Microsoft showed video tapes in court Monday morning, showing Judge Jackson that the integration of Internet Explorer with Windows was done to aid customers, not harm Netscape. Whether the infomercial-like videos had the desired effect are unknown. The video tape represented a prelude, of sorts, to the testimony of Microsoft VP Jim Allchin, who has steadfastly defended his company's decision to bundle IE with Windows. Monday afternoon, Allchin faced a brutal cross-examination by DOJ attorney David Boies, who forced Allchin to admit that Microsoft could have given customers the same user experience by not bundling the two products.

"If you took a Windows 95 machine without any Internet Explorer technologies and added a browser that you got off the Internet, you'd get the same rich experience you got \[in this video tape\]?"

"Yes, I believe that's correct," Allchin said softly.

Later, the government trumpeted it's success.

"This is not a trial about whether Navigator is better than IE or whether IE is better than Navigator," he said during a break. "This is a trial about whether consumers ought to have a free choice."

"\[Microsoft has\] no technological justification for what was done," he says.

Meanwhile, in a related development, Microsoft CEO Bill Gates addressed the press at the World Economic Forum in Davos, Switzerland, Monday and said that his company would be integrating more than IE into Windows.

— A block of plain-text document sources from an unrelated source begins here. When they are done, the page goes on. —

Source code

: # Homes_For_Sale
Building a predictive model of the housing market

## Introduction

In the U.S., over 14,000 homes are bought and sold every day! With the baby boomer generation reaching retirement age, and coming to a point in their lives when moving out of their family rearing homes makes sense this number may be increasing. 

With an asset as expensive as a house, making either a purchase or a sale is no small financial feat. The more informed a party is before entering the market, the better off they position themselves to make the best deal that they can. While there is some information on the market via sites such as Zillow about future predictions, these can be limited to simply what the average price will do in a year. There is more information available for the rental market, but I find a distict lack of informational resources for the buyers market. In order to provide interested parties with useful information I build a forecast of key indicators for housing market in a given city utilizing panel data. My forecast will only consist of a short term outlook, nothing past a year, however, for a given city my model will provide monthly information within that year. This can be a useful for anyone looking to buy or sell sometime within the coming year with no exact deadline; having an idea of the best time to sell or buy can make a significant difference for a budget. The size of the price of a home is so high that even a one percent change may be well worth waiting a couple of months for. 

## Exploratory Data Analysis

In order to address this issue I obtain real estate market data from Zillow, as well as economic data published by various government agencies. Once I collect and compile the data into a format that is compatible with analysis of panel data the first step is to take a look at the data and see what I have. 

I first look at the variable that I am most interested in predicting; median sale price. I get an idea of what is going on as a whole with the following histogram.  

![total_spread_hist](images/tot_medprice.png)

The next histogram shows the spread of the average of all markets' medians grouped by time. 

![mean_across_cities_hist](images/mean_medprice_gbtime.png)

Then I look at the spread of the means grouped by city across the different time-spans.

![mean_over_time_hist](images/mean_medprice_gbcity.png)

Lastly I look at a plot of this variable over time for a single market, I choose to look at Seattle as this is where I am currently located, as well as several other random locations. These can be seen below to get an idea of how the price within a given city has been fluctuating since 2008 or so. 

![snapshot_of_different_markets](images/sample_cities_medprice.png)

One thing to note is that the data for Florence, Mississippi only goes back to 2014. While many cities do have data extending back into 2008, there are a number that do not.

When asked whether being more competitive was worth the legal hassles, Gates said, "I think it'd be a tragedy if any government action held companies back in terms of doing more advanced products. Certainly in the case of my company, we are going to do everything to continue our culture, which is having these products with more integrated features, and trying to stay ahead of what is a very exciting business."